Monheim: „Kein Einziger kehrte zurück“
Auch in Monheim wurden die Juden verfolgt und deportiert. Zeitzeugen erinnern sich.
Monheim. Heute vor 70 Jahren, vielleicht gerade in diesem Augenblick, brach auf dem Sandberg die unkontrollierte Gewalt los. Vom jüdischen Friedhof hallte ohrenbetäubender Lärm durch die Straßen. Es war der Lärm nationalsozialistischer Schläger, die jüdische Grabsteine umstießen und Gräber schändeten. Man schrieb den 8. November 1938.
Was die braune Ideologie seit 1933 schleichend propagierte, fand in dieser Nacht seinen Ausdruck in systematischer antijüdischer Aggression - auch in Monheim, auf dem Land, in der Stadt, im Nachbarhaus. Etwa 3500 Einwohner zählte die Rheingemeinde damals. Von 1933 noch 16 jüdischen Mitbürgern lebten 1938 noch zwölf in ihrer Heimatstadt. Nur drei von ihnen entkamen den Schrecken des Holocaust drei Jahre nach der Nacht vom 9. auf den 10. November.
Während jener Nacht wurden im ganzen Land in einer staatlich legitimierten "Judenaktion" hunderte Juden ermordet und tausende verschleppt.
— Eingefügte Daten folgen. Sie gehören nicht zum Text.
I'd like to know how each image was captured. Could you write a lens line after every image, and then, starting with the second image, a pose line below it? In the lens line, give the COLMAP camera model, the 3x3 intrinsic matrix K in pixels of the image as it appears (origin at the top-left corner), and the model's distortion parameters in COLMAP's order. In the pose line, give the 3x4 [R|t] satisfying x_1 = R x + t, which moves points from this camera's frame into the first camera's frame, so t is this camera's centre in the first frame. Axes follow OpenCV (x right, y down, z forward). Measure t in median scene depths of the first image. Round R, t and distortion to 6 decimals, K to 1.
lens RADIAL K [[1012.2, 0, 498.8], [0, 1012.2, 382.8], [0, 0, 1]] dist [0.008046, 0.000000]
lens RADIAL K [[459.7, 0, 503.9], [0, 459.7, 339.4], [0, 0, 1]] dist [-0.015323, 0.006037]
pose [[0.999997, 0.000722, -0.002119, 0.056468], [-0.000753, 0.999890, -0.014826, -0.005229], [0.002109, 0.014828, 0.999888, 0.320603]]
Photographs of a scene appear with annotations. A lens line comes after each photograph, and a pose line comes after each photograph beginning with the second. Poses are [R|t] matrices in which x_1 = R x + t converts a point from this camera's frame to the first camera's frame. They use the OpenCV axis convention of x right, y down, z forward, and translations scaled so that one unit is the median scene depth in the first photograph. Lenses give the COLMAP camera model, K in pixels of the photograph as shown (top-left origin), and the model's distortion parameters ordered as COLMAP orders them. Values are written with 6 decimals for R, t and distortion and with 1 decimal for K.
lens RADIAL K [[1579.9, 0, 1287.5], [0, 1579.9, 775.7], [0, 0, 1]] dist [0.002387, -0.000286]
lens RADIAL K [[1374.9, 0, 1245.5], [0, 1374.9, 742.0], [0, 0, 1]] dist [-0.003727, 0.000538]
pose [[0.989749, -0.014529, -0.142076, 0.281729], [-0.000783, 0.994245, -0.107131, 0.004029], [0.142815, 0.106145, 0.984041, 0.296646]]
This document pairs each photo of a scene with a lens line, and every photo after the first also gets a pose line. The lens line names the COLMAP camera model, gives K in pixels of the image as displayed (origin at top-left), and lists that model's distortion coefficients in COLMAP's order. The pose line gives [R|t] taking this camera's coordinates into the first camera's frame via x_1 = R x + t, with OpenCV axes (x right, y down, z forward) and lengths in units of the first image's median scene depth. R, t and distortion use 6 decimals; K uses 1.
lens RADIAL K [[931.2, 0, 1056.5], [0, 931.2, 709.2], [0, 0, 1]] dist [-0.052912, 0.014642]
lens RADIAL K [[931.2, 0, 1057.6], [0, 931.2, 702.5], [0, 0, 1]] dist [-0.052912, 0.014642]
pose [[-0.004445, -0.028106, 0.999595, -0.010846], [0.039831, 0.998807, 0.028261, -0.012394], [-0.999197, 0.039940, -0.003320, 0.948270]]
Synagogen gingen in Flammen auf, und jüdische Häuser, Wohnungen und Geschäfte wurden geplündert.
Was aber geschah in Monheim? Der Historiker Karl-Heinz Hennen (66) hat recherchiert: "In Monheim ist genau das passiert, was landesweit passiert ist. Alle Wohnungen der Juden und damit deren Existenz wurden vernichtet. Ihre Langenfelder Synagoge brannte lichterloh."
Von den Nazis wurde dies als Reaktion auf die Ermordung des Diplomaten Eduard vom Rath durch einen Juden begründet, als "spontaner Volkszorn". Das sei ein Märchen, meint Hennen: "Die Nazis wollten so den Aufruf zur systematischen Schikane vertuschen." Er zitiert Presseberichte, die von einer Kundgebung im Saal Schmickler handeln: "So was fand nach dem gleichen Muster im ganzen Land statt, sogar die Reden stimmten überein."
Danach zogen die Nazis und einfache Bürger als deren Handlanger durch die Stadt und hinterließen eine Spur der Verwüstung.
Der Monheimer Pfarrer Monsignore Theodor Buter (78) erinnert sich an eine andere Szenerie, in der er als Achtjähriger aufwuchs, betont aber: "Der große Teil hat Distanz bewahrt. Es gab eine fanatische Nazigruppe und einige üble Leute, die die Aktion anzettelten."
Buter war Ministrant unter Pfarrer Böhm, der sich gegen das Dritte Reich aussprach, in seinen Predigten vor Hitler warnte und dafür im KZ Dachau ermordet wurde. Man sei empört gewesen, so der 78-Jährige, aber man habe im stummen Entsetzen nichts sagen oder tun können, ohne sich zu gefährden.
Fernab von der Vorstellung ängstlicher Selbsterhaltung bewegt sich Hennen: "Schon vorher wurden Juden drangsaliert. Um sich zu retten, haben sie ständig ihren Wohnsitz innerhalb der Stadt gewechselt. Und der Saal Schmickler musste am Abend vor dem Pogrom wegen Überfüllung geschlossen werden.
Das kann man nicht ,distanziert’ nennen." Das Gros der städtischen Bevölkerung habe die Demolierungen nicht nur toleriert, sondern befürwortet: "Die Nachbarschaft stand dabei und hat geklatscht." Dass sich Hennen mit diesen Aussagen nicht überall Freunde machte, bewies seine Ausstellung 1974 zur Geschichte der Monheimer Juden, als er anonyme Drohungen erhielt.
"Die Leute haben geschlottert", erzählt hingegen ein Monheimer (80), der nicht genannt werden will. "Man wusste, dass es nicht nur die Juden traf, sondern alle, die das Maul aufmachten." An eines erinnere er sich genau: "Ich hörte, wie mein Vater einem jüdischen Händler riet, zu fliehen. Der entgegnete sogar, er dulde nicht, wie mein Vater über unsere Regierung herziehe."
Wenige Tage nach dem 10.November seien die Monheimer zum Alltag zurückgekehrt, weiß Hennen: "Die geschundenen Juden waren in ein Haus gepfercht worden, von wo aus man sie ins KZ brachte. Kein einziger kehrte zurück."